Mintz, Anne P. (ed.) Web of deception. Misinformation on the Internet. Medford, N.J.: Information Today, Inc. 2002. 275 p. ISBN 0-910965-60-9. $ 24.95.
In recent years the Internet has become a tool for an increasing number of different transactions, in private life as well as in business. The Net seduced us, pulled us into its might and dominion. Being in love is terrific, but sooner or later you have to wake up, be critical. Web of Deception. Misinformation on the Internet is a book that is both a wake-up call and an aid to reorientation and clear-sightedness concerning our relation to the Net.
Anne P. Mintz has brought together ten authors with wide, joint experience in information retrieval, databases, Web management and the like. In eleven chapters the book takes up phenomena such as misinformation, misdirection, privacy, and legal advice, as well as how to evaluate Web sites and successfully tackle the unreliability and insecurity of the Net. The chapters are commissioned especially for the book, but also appear in briefer article format as the series in Searcher in 2000-2001 entitled 'Dangerous data ahead'.
Misinformation, deception, cheating, and theft are all woven into our society. The technology and the architecture of the Net, however, make that weaving even easier. As one author points out, using misleading and erroneous information with effects upon business and privacy is not new, but the technology and the Net enable rapid-fire dissemination of information—true or false—followed by a swift repetition. Most chapters in the book deal with specific areas and problems, others are more general in their attempt. As a consequence, aspects and phenomena are sometimes repeated.

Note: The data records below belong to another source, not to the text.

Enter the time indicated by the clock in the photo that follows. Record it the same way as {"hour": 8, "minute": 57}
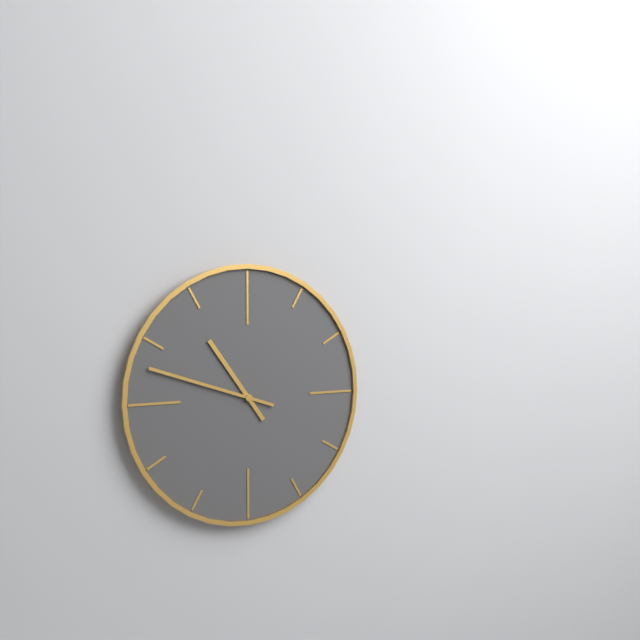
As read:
{"hour": 10, "minute": 48}
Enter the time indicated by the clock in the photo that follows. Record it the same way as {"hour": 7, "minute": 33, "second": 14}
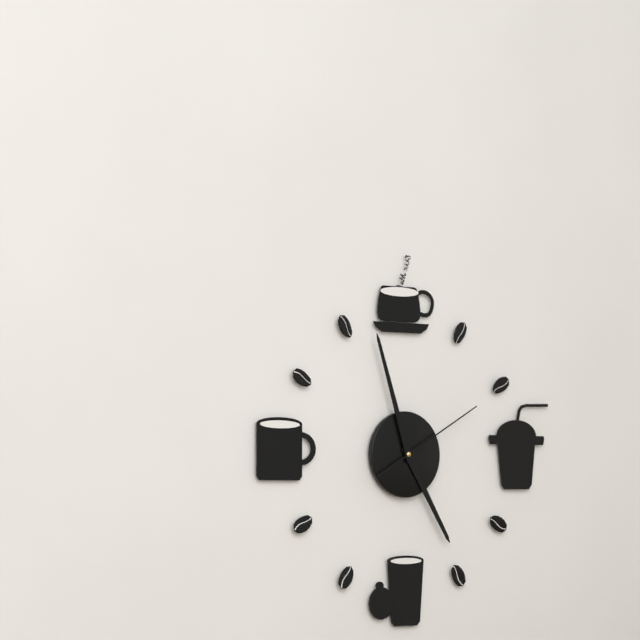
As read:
{"hour": 4, "minute": 57, "second": 10}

The book presents different frauds and domains of deception, like sites that are counterfeited, malicious, fictitious, or parodies. If your are surfing for medical advice, you can find charlatans who sell their own nostrums as well as physicians providing the truth, or 'old wives' who sit at the well and mind your business. Your security can be in danger when using credit cards, your privacy when just asking for information. Charity scams show up with their Janus-faces in many e-mail addresses (according to Forbes some $150,000,000 dollars was contributed online to health groups in 2000). Ignorance equates to vulnerability. An Internet user can be a target for wrongdoers who would like to capture information that can be used to create a false identity or purchase products without paying, etc. In e-commerce it seams as if buyers cheat sellers as much as sellers cheat buyers. Page-jacking (legitimate Web pages are copied to other sites) and mouse-trapping (small applications sent to users' PCs to disable essential functions, like 'exit' and 'back' buttons) are two concepts of fraud not so obvious to the end user.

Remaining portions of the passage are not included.